Wo sich Wasser staut, muss der Klärmeister die Gegenstände von Hand herausfischen. Immer wieder schüttelt er dabei den Kopf: «Die Leute schmeissen einfach alles den Abfluss hinunter.» Hier haben sich Kartoffelschalen verfangen, dort hängt eine Socke. Das Material wird ausgesondert, ausgepresst und der Kehrichtverbrennungsanlage zugeführt.
Das Wasser fliesst weiter in ein Becken. Dort schiebt eine Maschine den Sand und Schlamm, der am Boden haften bleibt, von einem Ende zum anderen. Das Material fällt in einen Trichter und wird mit einer Pumpe in das Silo in der Nähe des Beckens befördert. Zum Schluss fliesst das Abwasser in ein Becken, wo es biologisch gereinigt wird. Das Wasser enthält noch viele Stickstoffverbindungen, die Gewässer belasten. In der biologischen Reinigungsstufe können diese Stoffe grösstenteils beseitigt werden.
Sauber, aber kein Trinkwasser
«Das ist aber auch nach der biologischen Reinigung noch kein Trinkwasser», sagt Viktor Klausberger. Trotzdem: Wenn die Abwasserreinigungsanlage nicht wäre, könnte die Trinkwasserversorgung aus dem See laut dem Klärmeister nur mit grossem Aufwand aufrechterhalten werden. Fische und andere Tiere im See würden mehrheitlich sterben.
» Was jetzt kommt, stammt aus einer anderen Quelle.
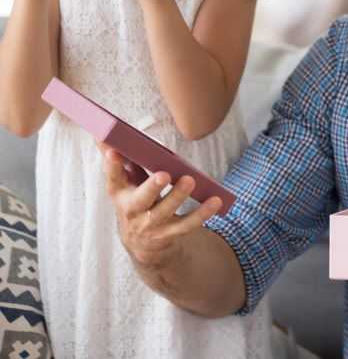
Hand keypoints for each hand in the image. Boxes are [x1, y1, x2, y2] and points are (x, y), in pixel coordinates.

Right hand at [102, 147, 220, 270]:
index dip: (112, 166)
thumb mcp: (124, 183)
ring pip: (165, 211)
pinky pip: (188, 224)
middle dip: (151, 187)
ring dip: (178, 196)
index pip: (113, 178)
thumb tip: (101, 133)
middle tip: (163, 174)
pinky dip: (203, 213)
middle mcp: (133, 211)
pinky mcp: (169, 234)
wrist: (142, 244)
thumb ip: (118, 160)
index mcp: (120, 194)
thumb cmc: (135, 201)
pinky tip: (215, 200)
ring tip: (190, 180)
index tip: (114, 151)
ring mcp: (151, 224)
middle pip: (141, 199)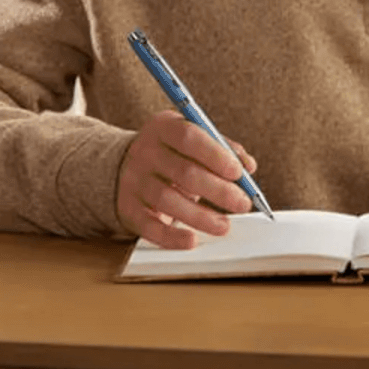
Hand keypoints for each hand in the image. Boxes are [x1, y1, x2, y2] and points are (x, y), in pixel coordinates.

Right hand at [116, 109, 257, 248]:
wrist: (120, 166)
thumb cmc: (169, 153)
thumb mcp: (190, 139)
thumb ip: (221, 147)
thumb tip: (248, 166)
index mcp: (163, 128)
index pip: (189, 137)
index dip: (215, 155)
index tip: (238, 172)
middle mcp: (146, 152)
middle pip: (183, 172)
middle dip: (218, 190)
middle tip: (242, 203)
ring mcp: (134, 181)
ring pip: (168, 200)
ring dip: (200, 216)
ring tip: (224, 225)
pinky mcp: (128, 208)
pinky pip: (149, 226)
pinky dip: (171, 236)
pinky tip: (191, 240)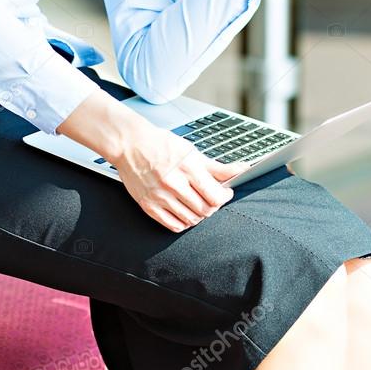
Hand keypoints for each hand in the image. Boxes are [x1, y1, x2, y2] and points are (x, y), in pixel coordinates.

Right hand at [111, 121, 251, 232]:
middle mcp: (173, 183)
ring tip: (199, 204)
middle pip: (205, 210)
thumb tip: (240, 170)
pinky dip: (184, 223)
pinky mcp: (148, 205)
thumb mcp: (190, 151)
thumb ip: (216, 166)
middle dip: (214, 206)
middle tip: (213, 198)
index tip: (225, 193)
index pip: (215, 195)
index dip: (225, 197)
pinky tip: (185, 212)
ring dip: (200, 215)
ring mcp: (159, 196)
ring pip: (191, 220)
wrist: (129, 144)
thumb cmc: (159, 144)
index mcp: (187, 167)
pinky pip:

Das Amt für Umweltschutz besucht die Anlage regelmässig und kontrolliert die Wasserwerte. Auch Viktor Klausberger nimmt an verschiedenen Stationen Wasserproben, um diese im firmeneigenen Labor zu untersuchen. Was passiert, wenn die Werte einmal unter dem Durchschnitt liegen? «In einem solchen Fall kann man nichts mehr machen, das Wasser befindet sich dann bereits im Alten Rhein, unterwegs zum See», sagt der Klärmeister. «Wir müssen der Ursache aber auf den Grund gehen und die Werte das nächste Mal einhalten.»
Am See aufgewachsen
Zu den Aufgaben des Klärmeister gehört aber nicht nur der tägliche Rundgang durch die Abwasserreinigungsanlage. Viktor Klausberger repariert Maschinen und überwacht die Kläranlage. Der gebürtige Rorschacher ist am Bodensee in der Nähe der Badhütte aufgewachsen. Er kann sich ein Leben ohne den See gar nicht vorstellen: «Umso schöner finde ich es, meine Arbeit mit dem Wasser verbinden zu können.»